• [Exercise]
Each record below should be given again exactly as it reads.

════════════════════

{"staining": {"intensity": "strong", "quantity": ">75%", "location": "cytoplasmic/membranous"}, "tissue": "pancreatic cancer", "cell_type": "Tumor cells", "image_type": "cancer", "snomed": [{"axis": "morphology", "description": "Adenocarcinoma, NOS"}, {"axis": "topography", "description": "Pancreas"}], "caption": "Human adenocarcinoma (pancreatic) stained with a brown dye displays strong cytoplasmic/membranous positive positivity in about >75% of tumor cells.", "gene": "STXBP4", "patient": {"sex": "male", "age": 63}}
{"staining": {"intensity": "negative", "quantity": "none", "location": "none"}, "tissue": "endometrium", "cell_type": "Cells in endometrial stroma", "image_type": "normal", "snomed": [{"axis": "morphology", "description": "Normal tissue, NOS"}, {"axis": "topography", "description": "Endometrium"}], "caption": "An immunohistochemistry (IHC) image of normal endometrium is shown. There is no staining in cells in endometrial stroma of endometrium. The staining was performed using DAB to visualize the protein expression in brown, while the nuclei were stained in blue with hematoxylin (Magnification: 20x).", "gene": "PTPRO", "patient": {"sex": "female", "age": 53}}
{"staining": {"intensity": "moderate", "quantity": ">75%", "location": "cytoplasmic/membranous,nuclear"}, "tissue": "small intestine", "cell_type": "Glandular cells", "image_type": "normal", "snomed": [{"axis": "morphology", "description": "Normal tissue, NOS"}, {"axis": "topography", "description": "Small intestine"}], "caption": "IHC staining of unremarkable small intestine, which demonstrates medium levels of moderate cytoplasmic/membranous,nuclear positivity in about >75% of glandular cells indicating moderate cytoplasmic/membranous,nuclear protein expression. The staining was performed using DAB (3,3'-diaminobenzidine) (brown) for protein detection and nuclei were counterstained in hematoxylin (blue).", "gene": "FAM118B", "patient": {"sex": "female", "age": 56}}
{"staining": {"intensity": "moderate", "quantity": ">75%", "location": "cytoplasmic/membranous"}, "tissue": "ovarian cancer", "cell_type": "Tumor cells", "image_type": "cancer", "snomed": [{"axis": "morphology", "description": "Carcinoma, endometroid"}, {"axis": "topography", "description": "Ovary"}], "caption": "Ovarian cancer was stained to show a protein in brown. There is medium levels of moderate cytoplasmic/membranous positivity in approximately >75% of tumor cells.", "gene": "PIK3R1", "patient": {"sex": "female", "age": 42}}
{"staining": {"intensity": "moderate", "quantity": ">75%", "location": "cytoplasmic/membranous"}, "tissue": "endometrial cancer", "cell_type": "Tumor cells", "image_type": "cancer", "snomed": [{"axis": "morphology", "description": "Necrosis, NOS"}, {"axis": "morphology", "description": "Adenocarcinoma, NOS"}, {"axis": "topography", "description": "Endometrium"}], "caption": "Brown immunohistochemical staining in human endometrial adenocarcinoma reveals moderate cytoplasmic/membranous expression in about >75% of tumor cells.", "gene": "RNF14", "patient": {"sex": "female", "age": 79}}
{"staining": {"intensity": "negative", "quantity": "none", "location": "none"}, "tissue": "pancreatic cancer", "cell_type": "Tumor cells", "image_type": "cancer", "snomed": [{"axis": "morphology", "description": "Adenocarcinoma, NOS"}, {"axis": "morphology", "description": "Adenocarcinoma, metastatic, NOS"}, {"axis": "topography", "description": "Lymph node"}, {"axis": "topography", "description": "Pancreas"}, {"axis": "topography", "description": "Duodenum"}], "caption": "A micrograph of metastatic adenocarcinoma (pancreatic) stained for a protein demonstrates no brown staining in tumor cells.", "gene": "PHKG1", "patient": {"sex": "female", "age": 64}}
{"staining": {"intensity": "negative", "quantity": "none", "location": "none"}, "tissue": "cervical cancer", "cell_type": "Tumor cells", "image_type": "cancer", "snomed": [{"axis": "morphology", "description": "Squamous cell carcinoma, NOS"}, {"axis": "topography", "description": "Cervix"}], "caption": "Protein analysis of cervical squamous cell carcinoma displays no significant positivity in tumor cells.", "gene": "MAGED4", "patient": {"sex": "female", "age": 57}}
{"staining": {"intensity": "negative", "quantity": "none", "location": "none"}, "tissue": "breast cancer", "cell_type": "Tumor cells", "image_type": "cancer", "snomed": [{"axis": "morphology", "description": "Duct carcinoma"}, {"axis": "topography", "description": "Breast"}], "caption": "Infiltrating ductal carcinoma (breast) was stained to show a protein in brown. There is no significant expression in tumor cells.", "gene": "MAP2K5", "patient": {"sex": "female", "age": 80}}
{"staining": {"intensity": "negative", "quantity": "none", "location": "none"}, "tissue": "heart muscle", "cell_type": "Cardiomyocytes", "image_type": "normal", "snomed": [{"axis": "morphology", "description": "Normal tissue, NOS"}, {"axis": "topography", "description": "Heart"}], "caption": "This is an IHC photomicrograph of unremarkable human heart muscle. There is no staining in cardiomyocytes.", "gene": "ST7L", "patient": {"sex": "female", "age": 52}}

════════════════════

• [Answer for the task]
{"staining": {"intensity": "strong", "quantity": ">75%", "location": "cytoplasmic/membranous"}, "tissue": "pancreatic cancer", "cell_type": "Tumor cells", "image_type": "cancer", "snomed": [{"axis": "morphology", "description": "Adenocarcinoma, NOS"}, {"axis": "topography", "description": "Pancreas"}], "caption": "Human adenocarcinoma (pancreatic) stained with a brown dye displays strong cytoplasmic/membranous positive positivity in about >75% of tumor cells.", "gene": "STXBP4", "patient": {"sex": "male", "age": 63}}
{"staining": {"intensity": "negative", "quantity": "none", "location": "none"}, "tissue": "endometrium", "cell_type": "Cells in endometrial stroma", "image_type": "normal", "snomed": [{"axis": "morphology", "description": "Normal tissue, NOS"}, {"axis": "topography", "description": "Endometrium"}], "caption": "An immunohistochemistry (IHC) image of normal endometrium is shown. There is no staining in cells in endometrial stroma of endometrium. The staining was performed using DAB to visualize the protein expression in brown, while the nuclei were stained in blue with hematoxylin (Magnification: 20x).", "gene": "PTPRO", "patient": {"sex": "female", "age": 53}}
{"staining": {"intensity": "moderate", "quantity": ">75%", "location": "cytoplasmic/membranous,nuclear"}, "tissue": "small intestine", "cell_type": "Glandular cells", "image_type": "normal", "snomed": [{"axis": "morphology", "description": "Normal tissue, NOS"}, {"axis": "topography", "description": "Small intestine"}], "caption": "IHC staining of unremarkable small intestine, which demonstrates medium levels of moderate cytoplasmic/membranous,nuclear positivity in about >75% of glandular cells indicating moderate cytoplasmic/membranous,nuclear protein expression. The staining was performed using DAB (3,3'-diaminobenzidine) (brown) for protein detection and nuclei were counterstained in hematoxylin (blue).", "gene": "FAM118B", "patient": {"sex": "female", "age": 56}}
{"staining": {"intensity": "moderate", "quantity": ">75%", "location": "cytoplasmic/membranous"}, "tissue": "ovarian cancer", "cell_type": "Tumor cells", "image_type": "cancer", "snomed": [{"axis": "morphology", "description": "Carcinoma, endometroid"}, {"axis": "topography", "description": "Ovary"}], "caption": "Ovarian cancer was stained to show a protein in brown. There is medium levels of moderate cytoplasmic/membranous positivity in approximately >75% of tumor cells.", "gene": "PIK3R1", "patient": {"sex": "female", "age": 42}}
{"staining": {"intensity": "moderate", "quantity": ">75%", "location": "cytoplasmic/membranous"}, "tissue": "endometrial cancer", "cell_type": "Tumor cells", "image_type": "cancer", "snomed": [{"axis": "morphology", "description": "Necrosis, NOS"}, {"axis": "morphology", "description": "Adenocarcinoma, NOS"}, {"axis": "topography", "description": "Endometrium"}], "caption": "Brown immunohistochemical staining in human endometrial adenocarcinoma reveals moderate cytoplasmic/membranous expression in about >75% of tumor cells.", "gene": "RNF14", "patient": {"sex": "female", "age": 79}}
{"staining": {"intensity": "negative", "quantity": "none", "location": "none"}, "tissue": "pancreatic cancer", "cell_type": "Tumor cells", "image_type": "cancer", "snomed": [{"axis": "morphology", "description": "Adenocarcinoma, NOS"}, {"axis": "morphology", "description": "Adenocarcinoma, metastatic, NOS"}, {"axis": "topography", "description": "Lymph node"}, {"axis": "topography", "description": "Pancreas"}, {"axis": "topography", "description": "Duodenum"}], "caption": "A micrograph of metastatic adenocarcinoma (pancreatic) stained for a protein demonstrates no brown staining in tumor cells.", "gene": "PHKG1", "patient": {"sex": "female", "age": 64}}
{"staining": {"intensity": "negative", "quantity": "none", "location": "none"}, "tissue": "cervical cancer", "cell_type": "Tumor cells", "image_type": "cancer", "snomed": [{"axis": "morphology", "description": "Squamous cell carcinoma, NOS"}, {"axis": "topography", "description": "Cervix"}], "caption": "Protein analysis of cervical squamous cell carcinoma displays no significant positivity in tumor cells.", "gene": "MAGED4", "patient": {"sex": "female", "age": 57}}
{"staining": {"intensity": "negative", "quantity": "none", "location": "none"}, "tissue": "breast cancer", "cell_type": "Tumor cells", "image_type": "cancer", "snomed": [{"axis": "morphology", "description": "Duct carcinoma"}, {"axis": "topography", "description": "Breast"}], "caption": "Infiltrating ductal carcinoma (breast) was stained to show a protein in brown. There is no significant expression in tumor cells.", "gene": "MAP2K5", "patient": {"sex": "female", "age": 80}}
{"staining": {"intensity": "negative", "quantity": "none", "location": "none"}, "tissue": "heart muscle", "cell_type": "Cardiomyocytes", "image_type": "normal", "snomed": [{"axis": "morphology", "description": "Normal tissue, NOS"}, {"axis": "topography", "description": "Heart"}], "caption": "This is an IHC photomicrograph of unremarkable human heart muscle. There is no staining in cardiomyocytes.", "gene": "ST7L", "patient": {"sex": "female", "age": 52}}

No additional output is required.